Prior to Jan. 6, 2021, Isaacs submitted an application to volunteer with the Oath Keepers on Jan. 6 because she was a paramedic. As alleged in the complaint, the Oath Keepers are a large but loosely organized collection of individuals, some associated with militias. Though the Oath Keepers will accept anyone as members, they explicitly focus on recruiting current and former military, law enforcement and first-responder personnel.

On Jan. 6, Gray, Hallon and Isaacs walked to the Capitol from the Ellipse. All illegally made their way onto the Capitol grounds and into the building. Isaacs and Hallon entered through the rotunda doors and remained inside the Capitol for about 14 minutes, from 3:02 to 3:16 p.m.

Gray, meanwhile, entered the Capitol at 2:41 p.m., also through the rotunda doors, and traveled to multiple areas, including the rotunda. She took videos inside the Capitol’s interior. In one, she stated, “I am in Congress. This is our house. This is our house! … I don’t know what we are doing now but we are in here. We’ve taken it.” She repeatedly yelled “traitor” at law enforcement officers and got past an officer who told her not to proceed further. She left the building at 2:57 p.m., according to court records.

Isaacs and others engaged in text messages about Jan. 6, which were deleted based on a review of her cellphone. Isaacs was interviewed by the FBI on March 29, 2021, and the FBI later was able to recover some deleted messages from an analysis of her cellphone. (See the Department of Justice's Statement of Facts). In one text message, she told wrote, “Delete anything I sent you please.
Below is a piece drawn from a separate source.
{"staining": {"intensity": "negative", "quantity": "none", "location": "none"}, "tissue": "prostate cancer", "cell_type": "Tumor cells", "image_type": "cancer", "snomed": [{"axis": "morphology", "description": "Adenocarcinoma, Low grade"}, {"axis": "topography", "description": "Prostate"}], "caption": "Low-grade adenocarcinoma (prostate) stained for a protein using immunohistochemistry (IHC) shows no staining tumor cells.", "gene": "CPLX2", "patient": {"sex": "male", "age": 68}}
Feds are going after people hard.”

Five people died during the Capitol breach:

According to the FBI Capitol police officer Brian D. Sicknick, 42, was overpowered, sprayed in the face with mace and struck over the head with a fire extinguisher.
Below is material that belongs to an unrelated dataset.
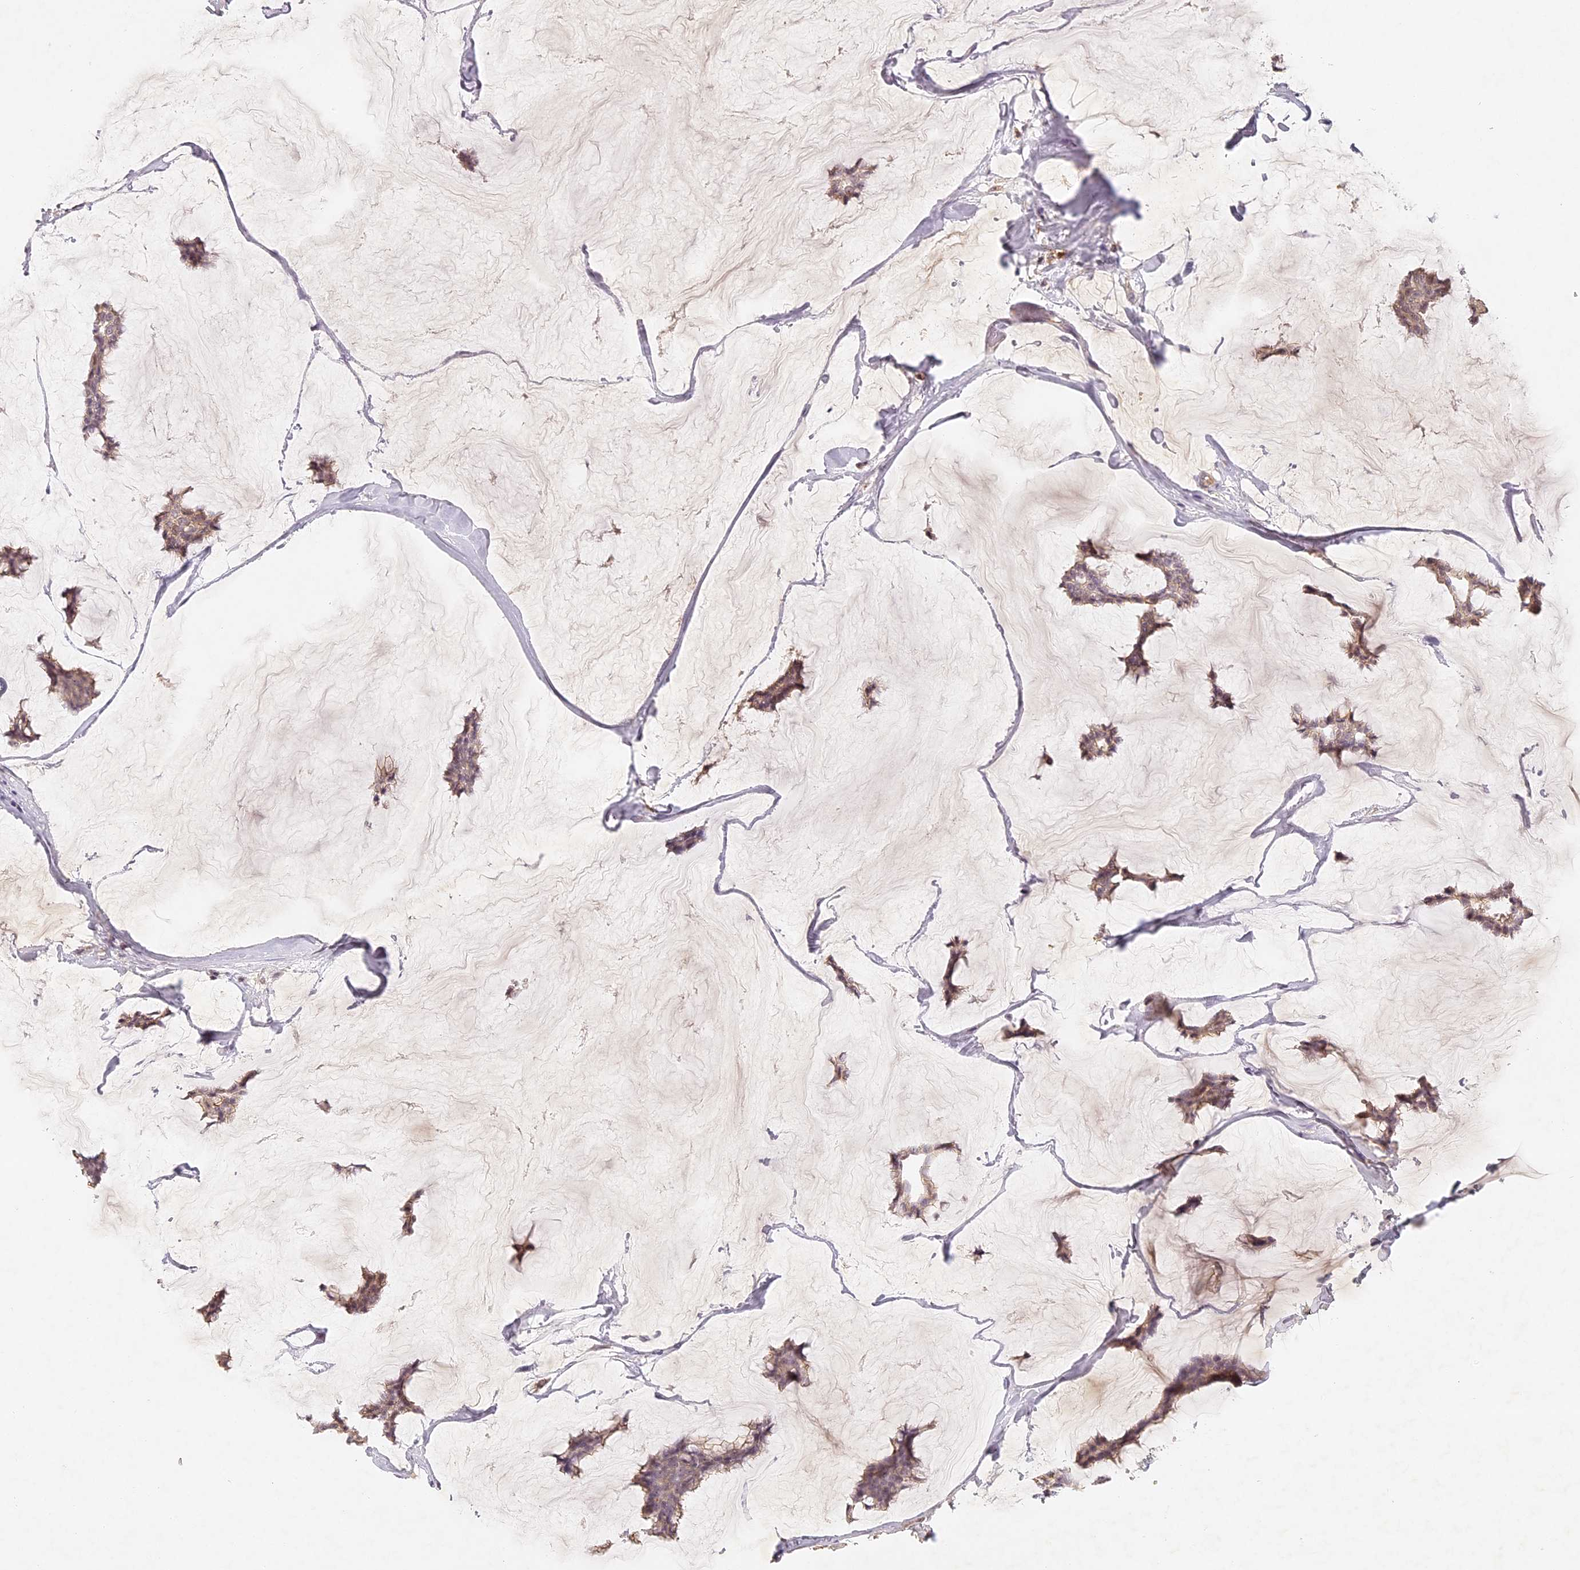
{"staining": {"intensity": "weak", "quantity": ">75%", "location": "cytoplasmic/membranous"}, "tissue": "breast cancer", "cell_type": "Tumor cells", "image_type": "cancer", "snomed": [{"axis": "morphology", "description": "Duct carcinoma"}, {"axis": "topography", "description": "Breast"}], "caption": "Weak cytoplasmic/membranous protein staining is seen in approximately >75% of tumor cells in breast cancer.", "gene": "ELL3", "patient": {"sex": "female", "age": 93}}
Ashli Babbit, 35, an Air Force veteran from Southern California, was shot and killed by a Capitol Police officer as she clambered through a broken window leading to the speaker’s lobby inside the Capitol.

Kevin D. Greeson, 55, of Athens, Alabama, was standing in a throng of fellow Trump loyalists on the west side of the Capitol when he suffered a heart attack and fell to the sidewalk. He was talking on the phone with his wife at the time.

The FBI said Rosanne Boyland, 34, of Kennesaw, Georgia, appears to have been killed in a crush of rioters fighting through a police line.

Benjamin Philips, 50, from Pennyslvania, the founder of a pro-Trump website called Trumparoo, died of a stroke during the insurrection.

This case is being prosecuted by the U.S. Attorney’s Office for the District of Columbia and the Department of Justice National Security Division’s Counterterrorism Section. Assistance was provided by the U.S. Attorney’s Office for the Middle District of Florida.

The case is being investigated by the FBI’s Tampa Field Office and its Orlando Resident Agency with assistance from the FBI’s Washington Field Office and the U.S. Capitol Police.